== Reading text ==

Two-Phase Commit (2PC)
A user transfers $100 between two accounts that happen to live on different database shards. The debit succeeds on shard A; the credit on shard B fails because the network blips just before commit. Now $100 has vanished — left one account but never arrived at the other. Reorder the writes and you get a different inconsistency. This is the atomic commit problem: how do you guarantee that all participants in a distributed transaction either commit together or abort together, even when any of them can crash at any moment? Two-Phase Commit is the canonical answer — used inside Spanner and CockroachDB for cross-shard transactions, and via XA for heterogeneous resources.
Two-Phase Commit is a protocol that ensures all participants in a distributed transaction either all commit or all abort. It solves the atomic commit problem: when a transaction spans multiple nodes, how do you guarantee that no node commits while another aborts?
The Atomic Commit Problem
A single database handles atomicity with a local transaction log — write the commit record, then it’s committed. But when a transaction touches data on multiple nodes (e.g., transferring money between two banks), a local commit on one node says nothing about the other.
The challenge: any participant can fail at any time. If Node A commits and Node B crashes before committing, the system is in an inconsistent state — the money left one account but never arrived at the other.
2PC solves this by splitting the commit into two phases, with a coordinator orchestrating the decision.
The Protocol
Phase 1 — Prepare
sequenceDiagram
participant C as Coordinator
participant A as Participant A (Bank 1)
participant B as Participant B (Bank 2)
C->>C: Write BEGIN to transaction log
par Prepare in parallel
C->>A: PREPARE (txn=T1, debit $100 from account X)

== Given data ==
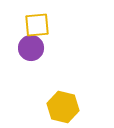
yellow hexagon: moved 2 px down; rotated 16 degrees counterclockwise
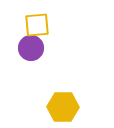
yellow hexagon: rotated 12 degrees counterclockwise
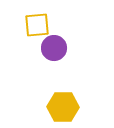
purple circle: moved 23 px right
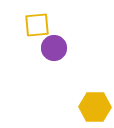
yellow hexagon: moved 32 px right
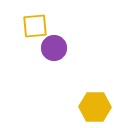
yellow square: moved 2 px left, 1 px down
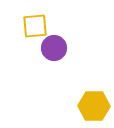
yellow hexagon: moved 1 px left, 1 px up
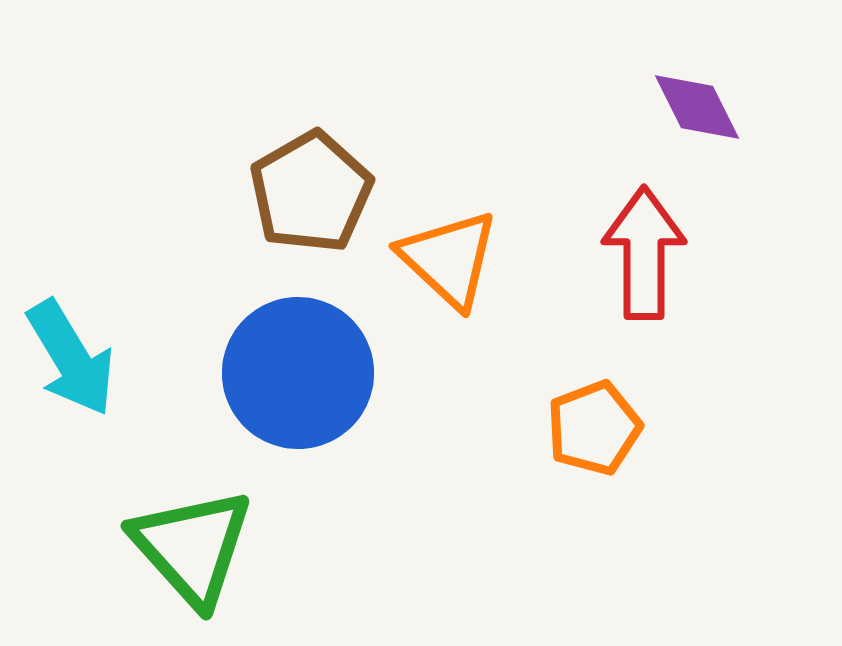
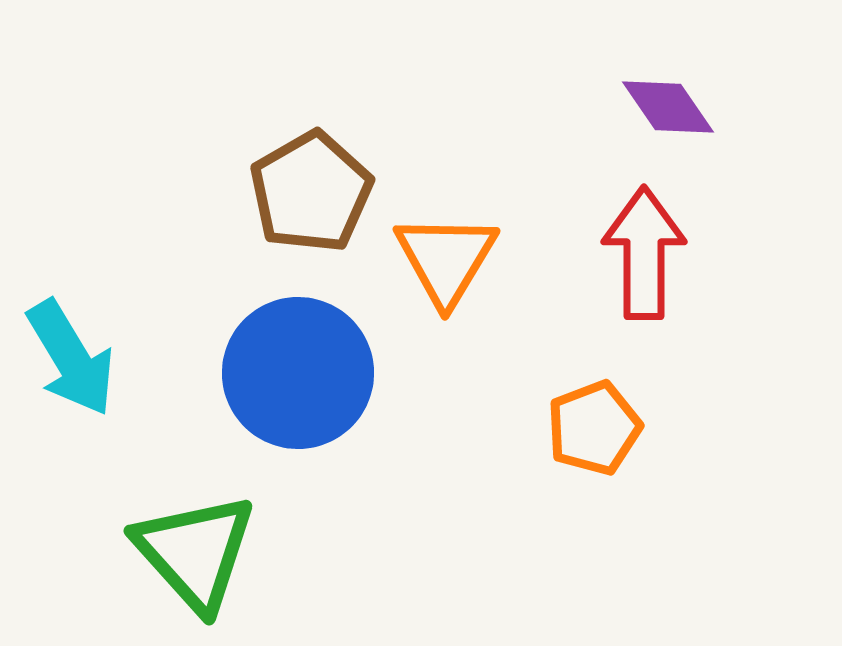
purple diamond: moved 29 px left; rotated 8 degrees counterclockwise
orange triangle: moved 3 px left; rotated 18 degrees clockwise
green triangle: moved 3 px right, 5 px down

== Set task A ==
In the two-phase commit article, what does a single database use to handle atomicity?
== Set task B ==
Pick up the two-phase commit article after its last line and keep writing it.

== Task answer A ==
A local transaction log.

== Task answer B ==
C->>B: PREPARE (txn=T1, credit $100 to account Y)
end
Note over A: Acquire row lock on account X
Write undo log (balance=500)
Write redo log (balance=400)
fsync to disk
Note over B: Acquire row lock on account Y
Write undo log (balance=200)
Write redo log (balance=300)
fsync to disk
A->>C: YES — I promise I can commit
B->>C: YES — I promise I can commitA YES vote is an irrevocable promise: the participant guarantees it can commit the transaction at any point in the future, even after a crash and recovery. This is why it must fsync its redo log before voting — the data must survive a reboot.
A NO vote means the participant cannot commit (constraint violation, deadlock, disk failure). The coordinator will abort the entire transaction.
Phase 2 — Commit or Abort
sequenceDiagram
participant C as Coordinator
participant A as Participant A
participant B as Participant B
Note over C: All voted YES
C->>C: Write COMMIT to transaction log (fsync) — the commit point
par Commit in parallel
C->>A: COMMIT (txn=T1)
C->>B: COMMIT (txn=T1)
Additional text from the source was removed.